Request: Echo the lines below word for word, starting at the line containing "kingdom: Plantae" and ending at the line containing "scientific name: Amorphophallus paeoniifolius".

Dataset entries:
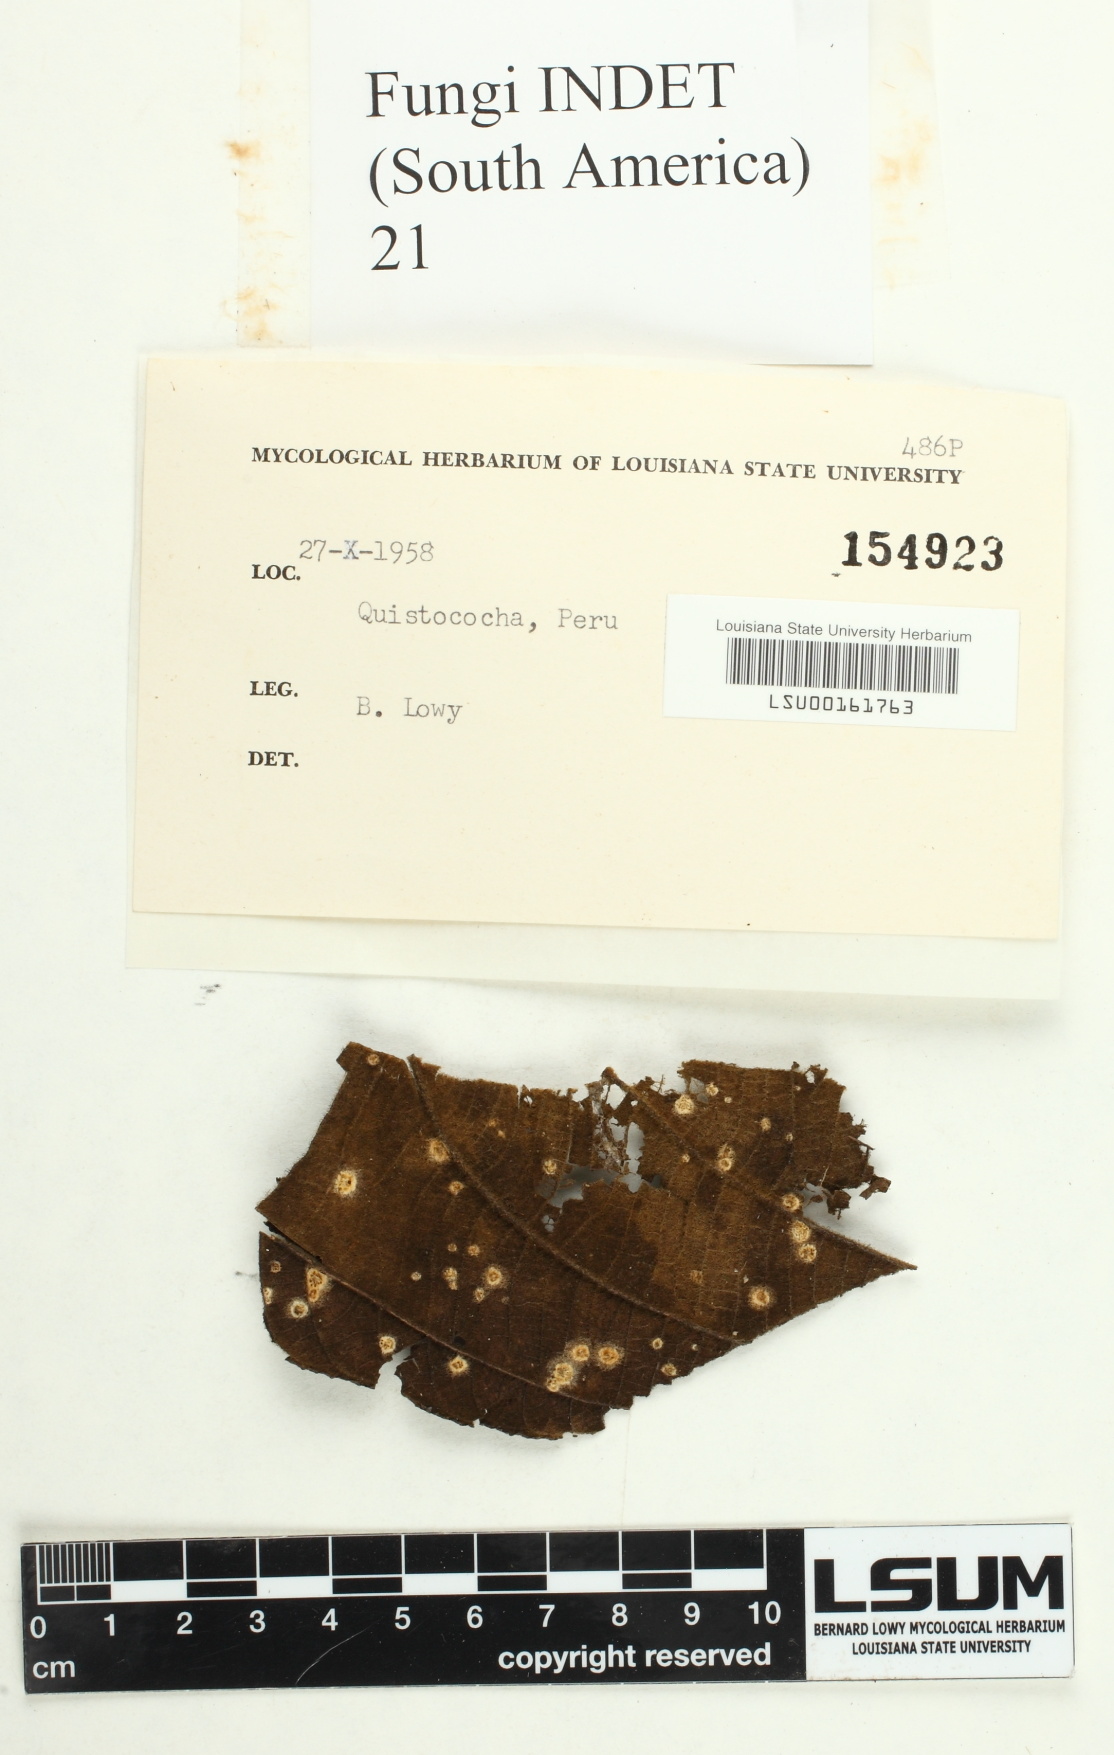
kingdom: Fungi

* * *

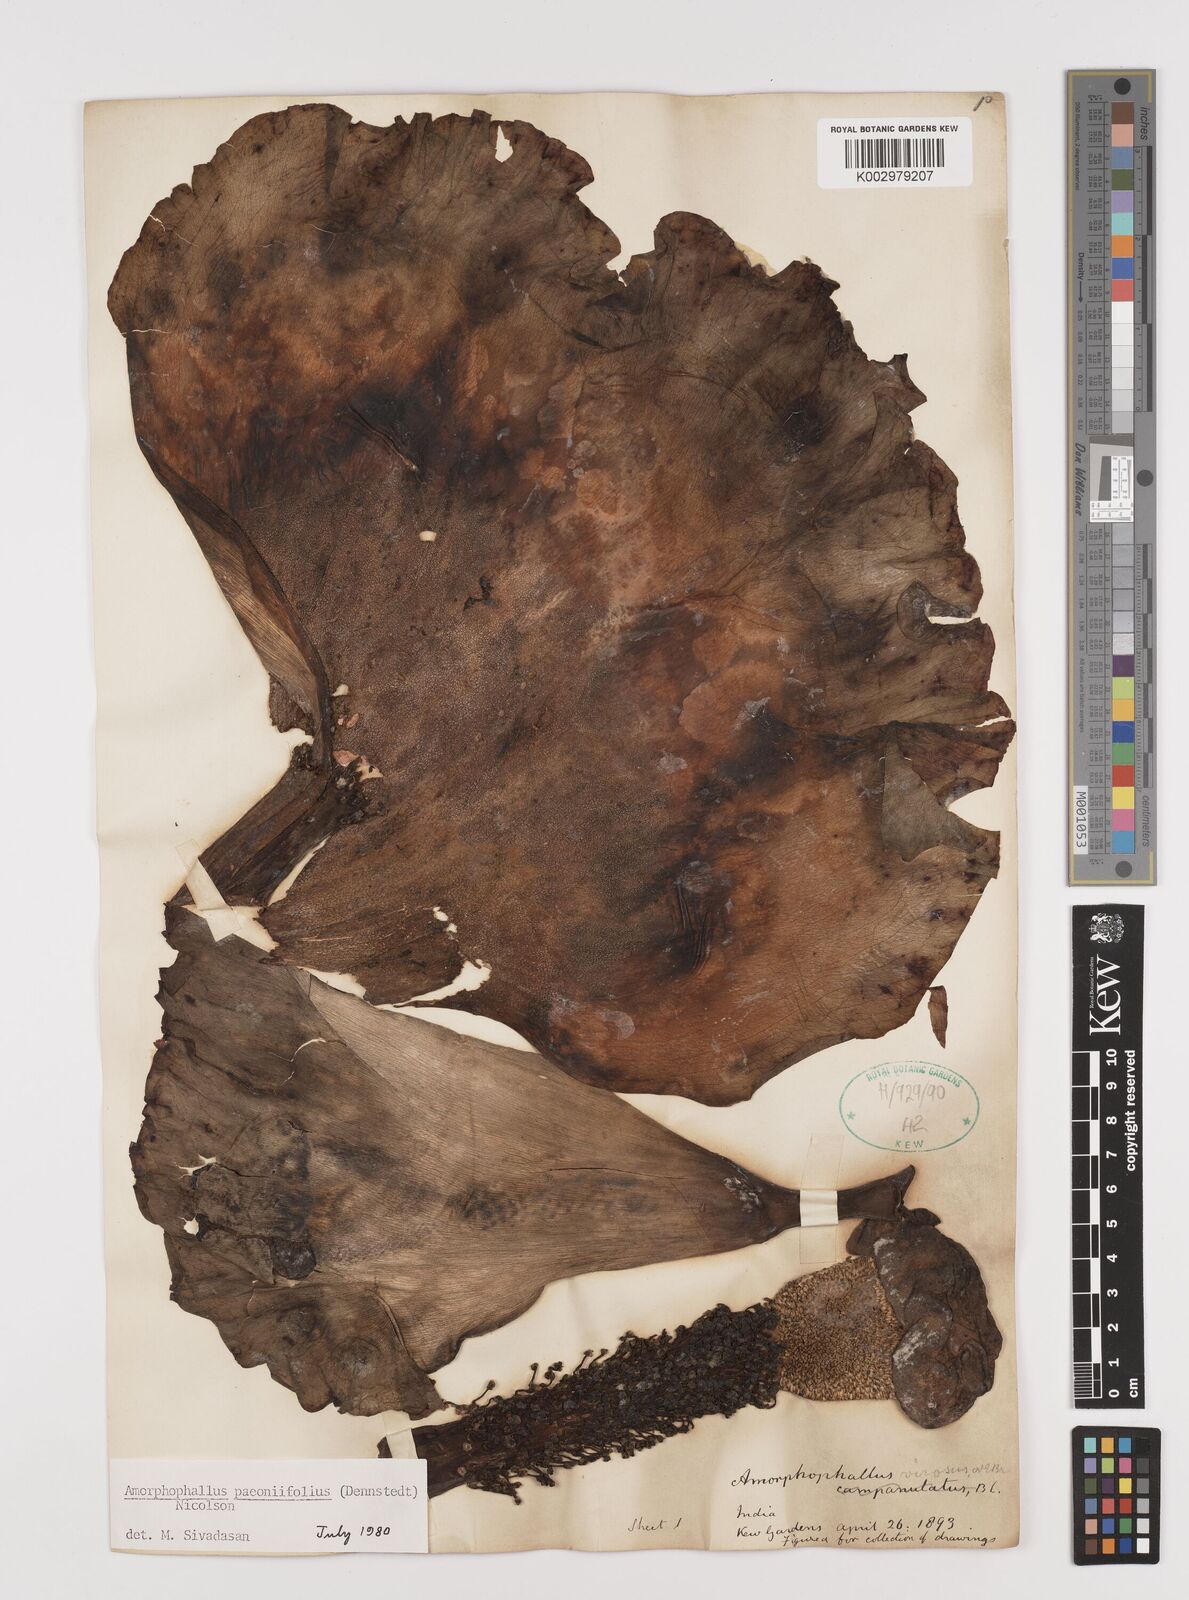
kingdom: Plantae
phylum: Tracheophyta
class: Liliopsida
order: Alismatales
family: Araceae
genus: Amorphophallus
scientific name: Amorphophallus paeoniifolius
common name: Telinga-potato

* * *

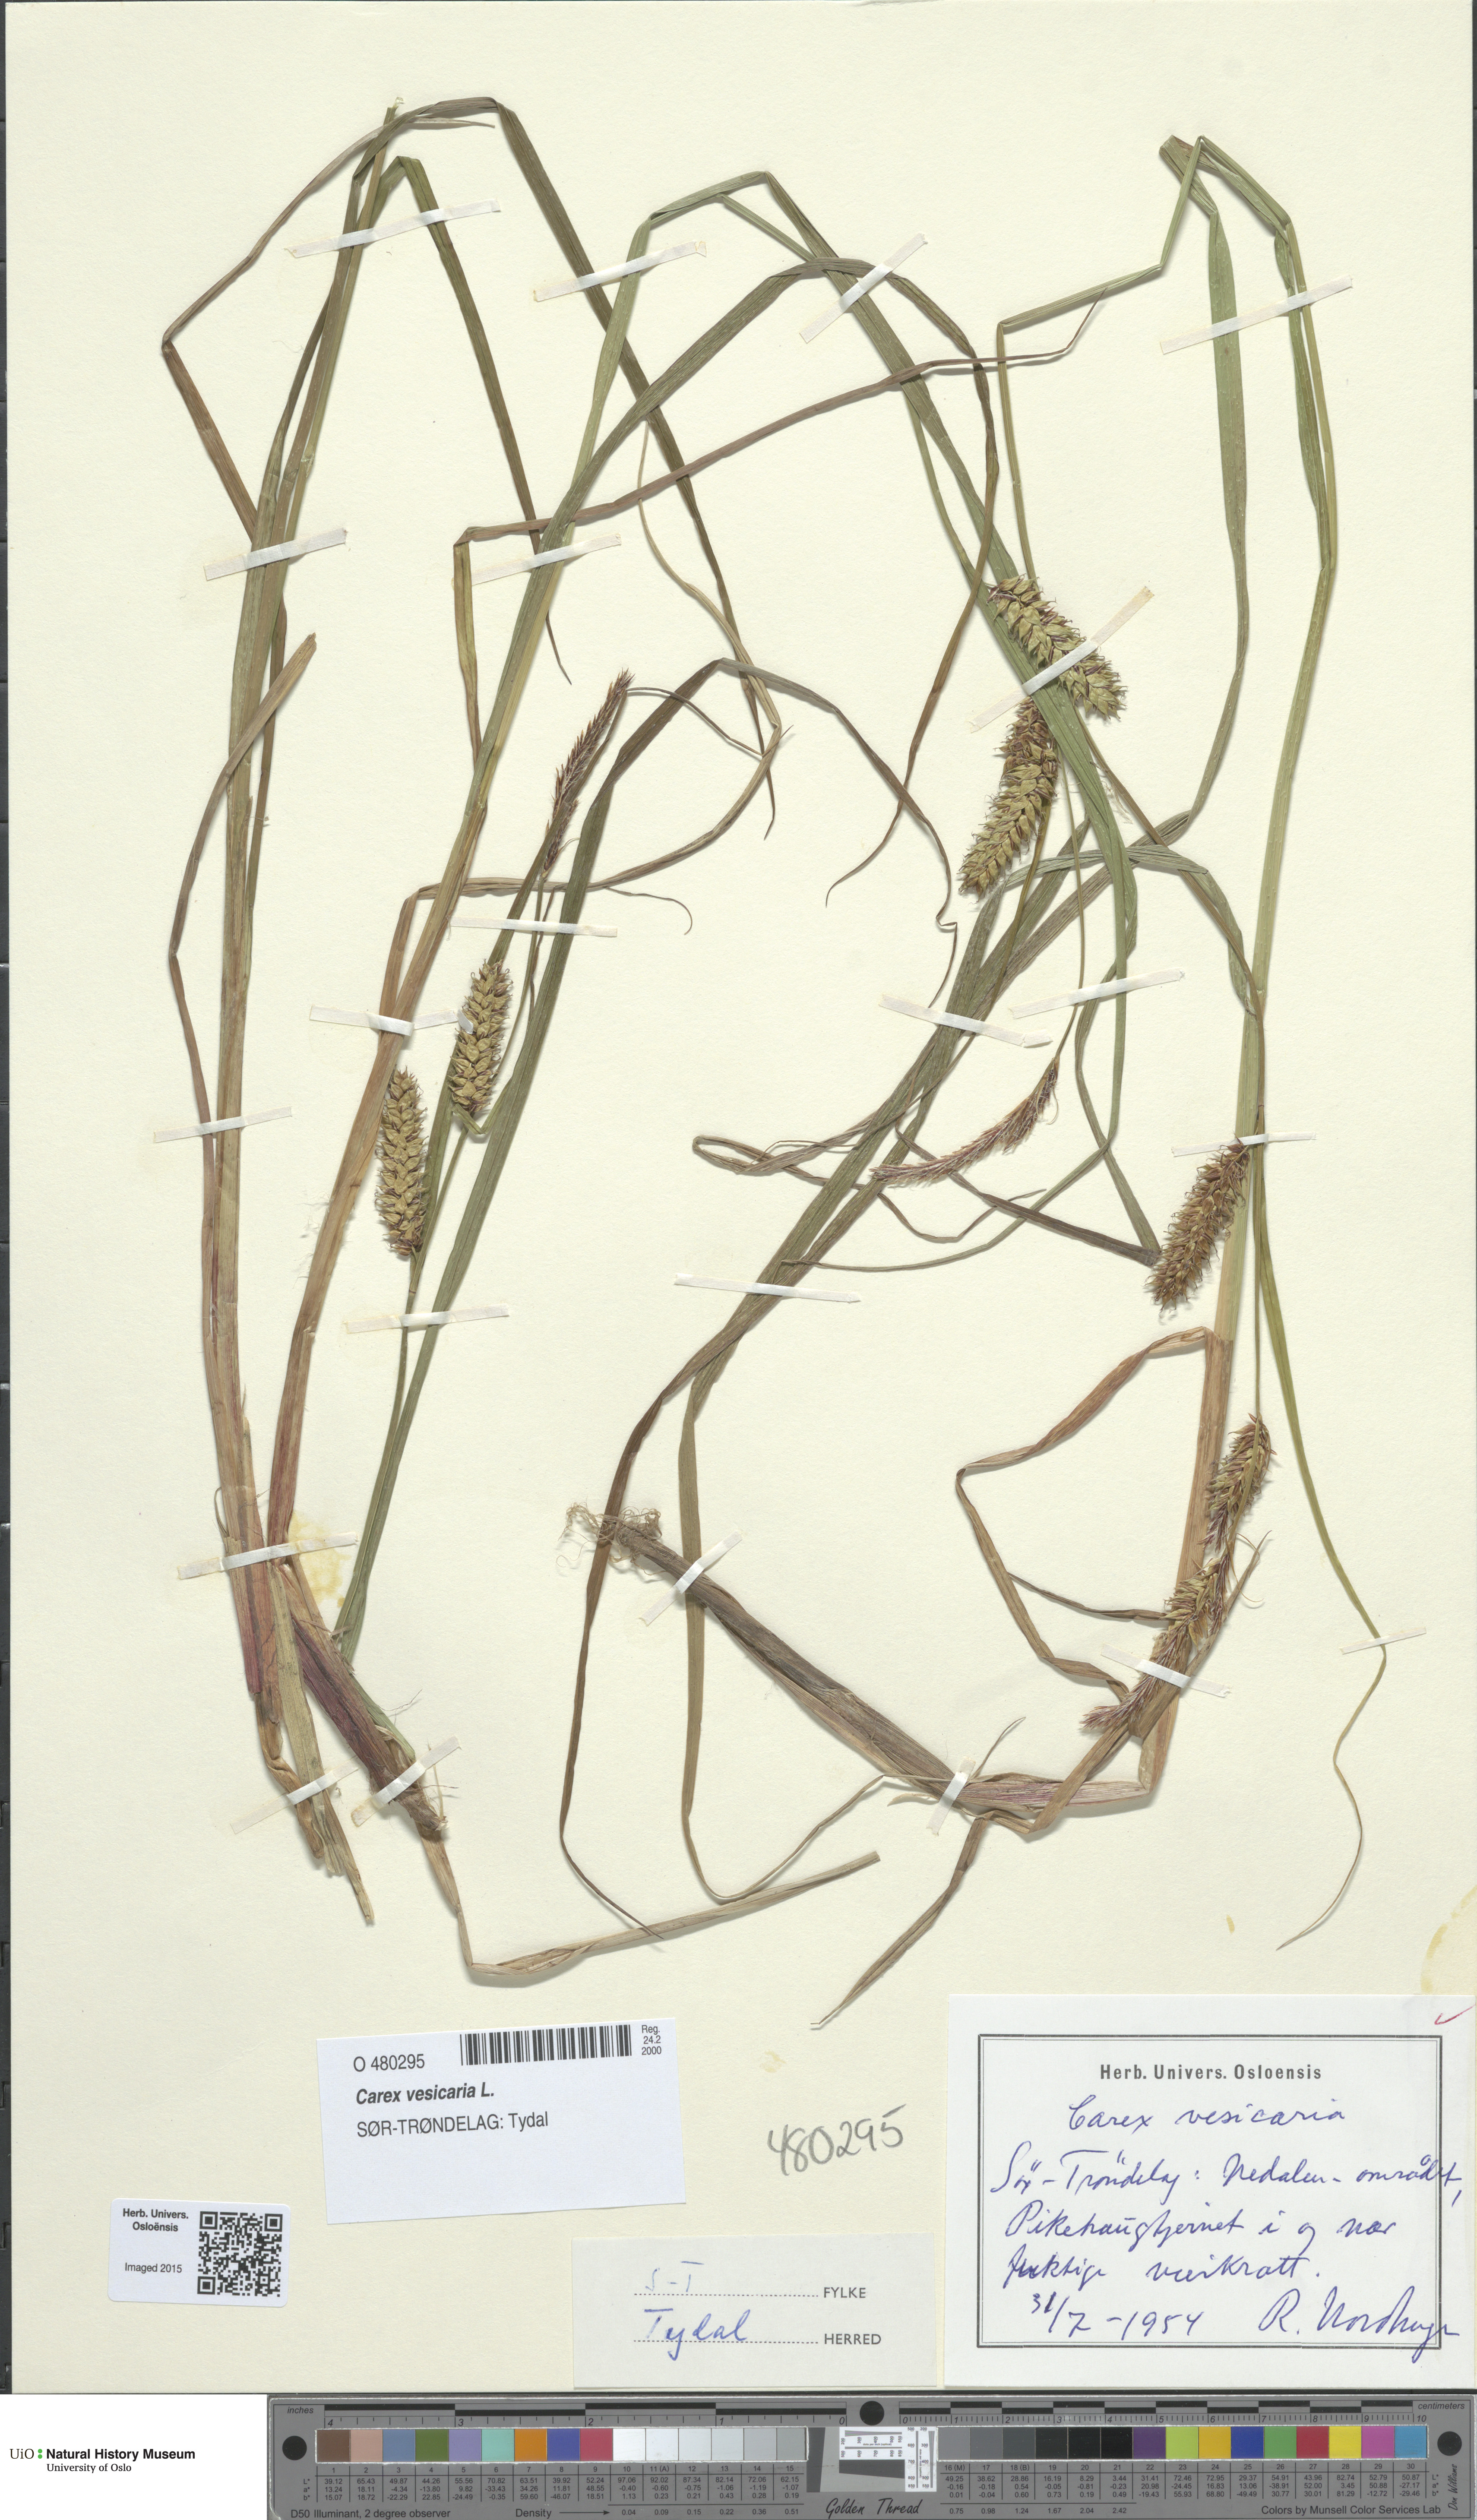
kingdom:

Full answer:
kingdom: Plantae
phylum: Tracheophyta
class: Liliopsida
order: Alismatales
family: Araceae
genus: Amorphophallus
scientific name: Amorphophallus paeoniifolius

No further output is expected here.